Untuk bus shalawat di Makkah, PPIH menyiapkan kendaraan itu beroperasi 24 jam tanpa henti selama penyelenggaraan haji di Makkah mulai 13 Dzulqa'dah sampai dengan 5 Muharram.
"Kita baru menghentikan permanen operasional bus shalawat tersebut yakni di saat jemaah terakhir meninggalkan Makkah pada 5 Muharram atau 4 Agustus," terang Subhan.
Terhitung, imbuh Subhan, total operasional bus shalawat ini sebanyak 89.760 putaran. Maklum, bus tersebut berbentuk shuttle dan beroperasi 24 jam untuk melayani mobilisasi jemaah haji di Makkah, terutama mereka yang hendak menunaikan ibadah di Masjidil Haram.
"Kemudian untuk angkutan masyair, jumlah trip terhitung dari Makkah ke Arafah, Arafah ke Muzdalifah dan Muzdalifah ke Mina dan Mina kembali ke Makkah itu sebanyak 1.927 trip," kata Subhan.
Masyair
Sementara terkait Masyair, Subhan mengatakan menjadi tantangan tersendiri karena terkait kuota. Sebab, dalam puncak ibadah haji itu, para jemaah dari seluruh dunia, termasuk Indonesia, berkumpul di Masyair.
"Di Madinah dan Makkah, jemaah bisa bergantian ke masjid baik itu Nabawi atau Masjidil Haram dan seterusnya. Sementara di Masyair, jemaah dari seluruh dunia berkumpul di area tersebut. Apalagi, area itu memiliki batas syar'i yang sudah ditetapkan dan tidak bisa diperluas," terang Subhan.
Dengan kuota 46 persen, Indonesia mendapatkan tempat seluas 142.520 meter persegi.

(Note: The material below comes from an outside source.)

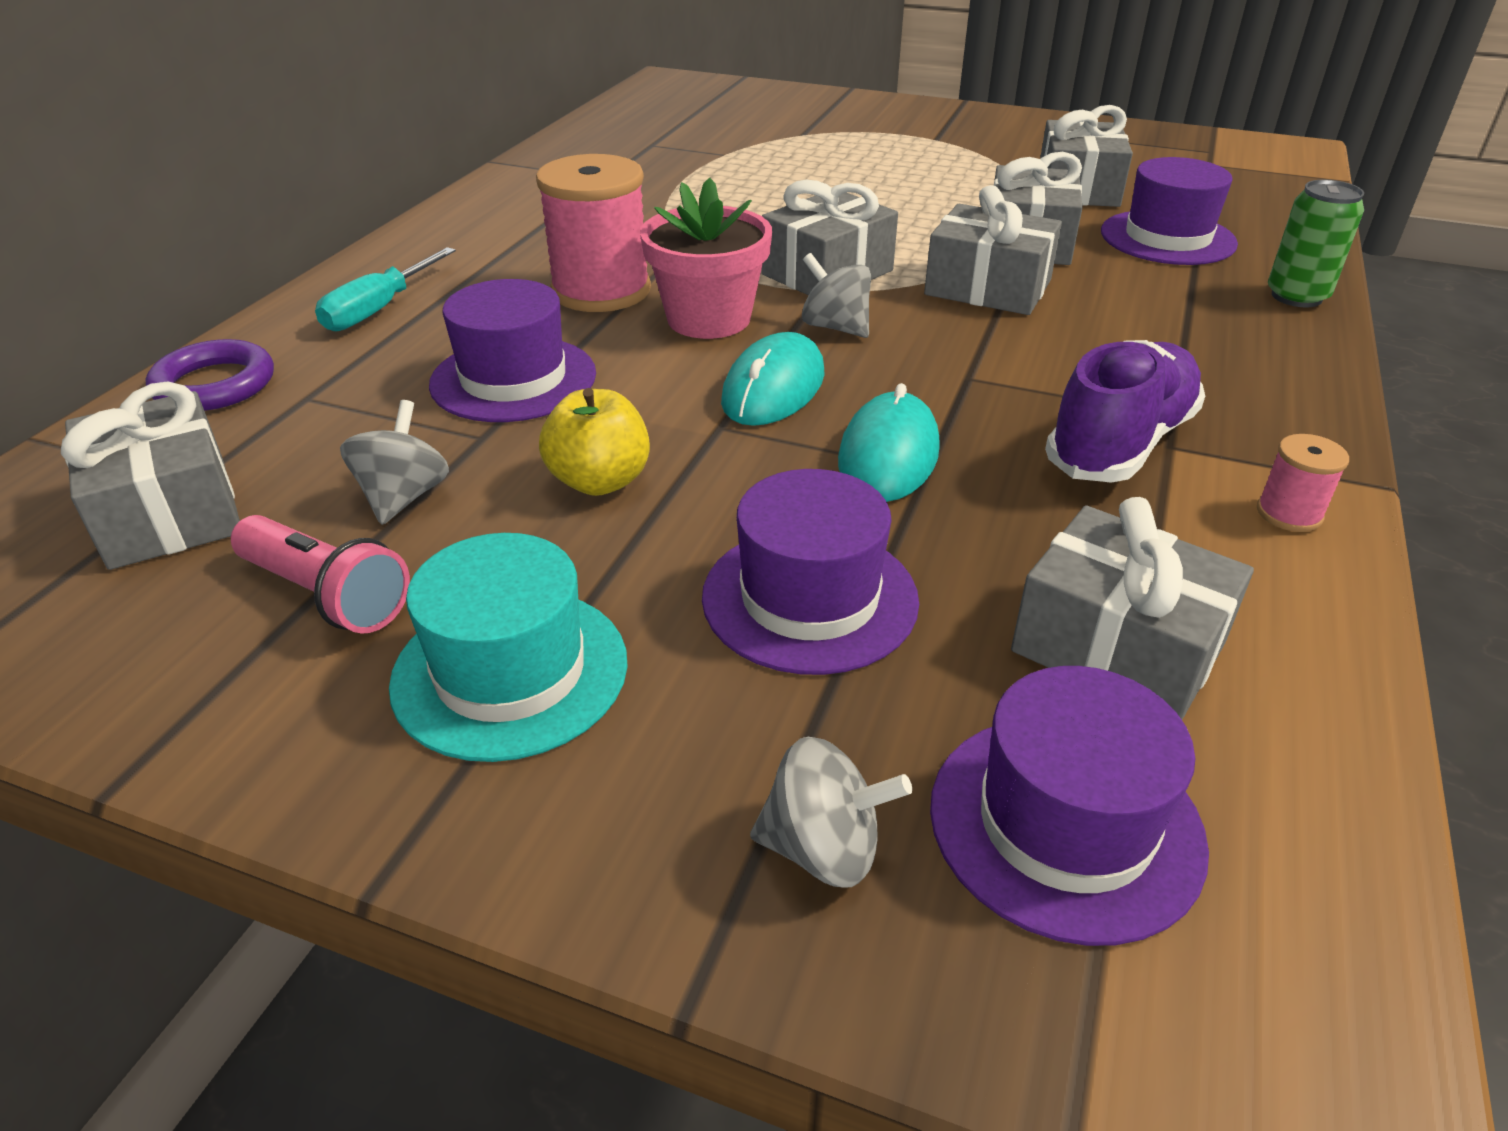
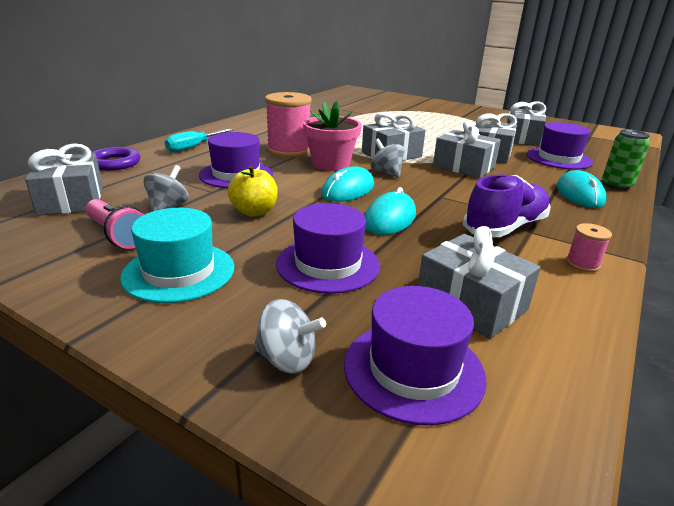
camera: 10 degrees right, 10 degrees down
(1234, 331) = (579, 194): none -> turquoise mouse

Jika dibagi, per orangnya mendapatkan jatah 1,6 meter persegi. Kondisi ini tentunya lebih lebih longgar ketimbang di Muzdalifah.
"Ketika di Muzdalifah, kita dapat tempat seluas 83.825 meter persegi, jadi setiap orang dijatah 0,9 meter persegi atau 90 sentimeter. Karena itu, di Muzdalifah, sifatnya sirkulatif. Ketika lewat tengah malam, jemaah keluar masuk. Ini untuk menyiasati sempitnya tempat," kata Subhan.
Sayang, siasat ini tidak bisa dilakukan saat puncak haji di Mina. Pasalnya, jemaah berada di Mina selama 4 hari berturut-turut. Dengan kuota saat ini, kita mendapatkan tempat seluas 111.390 meter persegi di Mina. Jadi per orangnya mendapatkan jatah masing-masing 1,2 meter persegi.
Jatah Kuota 46 Persen
Subhan mengatakan itu merupakan angka yang didapatkan dengan kuota 46 persen. Jika kembali ke kuota normal dengan tempat yang didapatkan seperti ini, Subhan menilai porsi untuk jemaah pun bakal semakin sempit.
"Pilihannya: kita pingin longgar dengan mengurangi jemaah atau kita ingin mempercepat antrean dengan tambah kuota tapi dengan risiko jemaah berdesakan," terang Subhan.
Subhan pun mengambil contoh ketika Arab Saudi memperluas Mina, jemaah kemungkinan ditempatkan di Mina jadid atau area bayang-bayang. Wilayah itu masuk muzdalifah
Alhasil, ketika jemaah haji menunaikan mabit atau menginap di Muzdalifah di malam hari sepulangnya dari Arafah, keesokan paginya bisa berubah di Mina.
"Ini jadi problem syar'i. Untung, pembimbing kita cepat mencari solusi, meski bukan permanen. Agar mabitnya sah, sore hari menjelang terbenam matahari, jemaah diajak jalan ke Moasseim untuk lempar jumrah. Alhasil, pagi-pagi sudah mabit di Mina yang asli," kata Subhan.
Menurut Subhan, inilah yang menjadi masalah alasan kuota tidak ditambah. Problem wilayah sya'ri di Masyair itu sudah dibatasi. Ketika diperluas sedikit, itu menjadi persoalan.
"Banyak jemaah yang merasa ibadahnya tidak sah karena tidak mabit di Mina yang asli," tutup Subhan.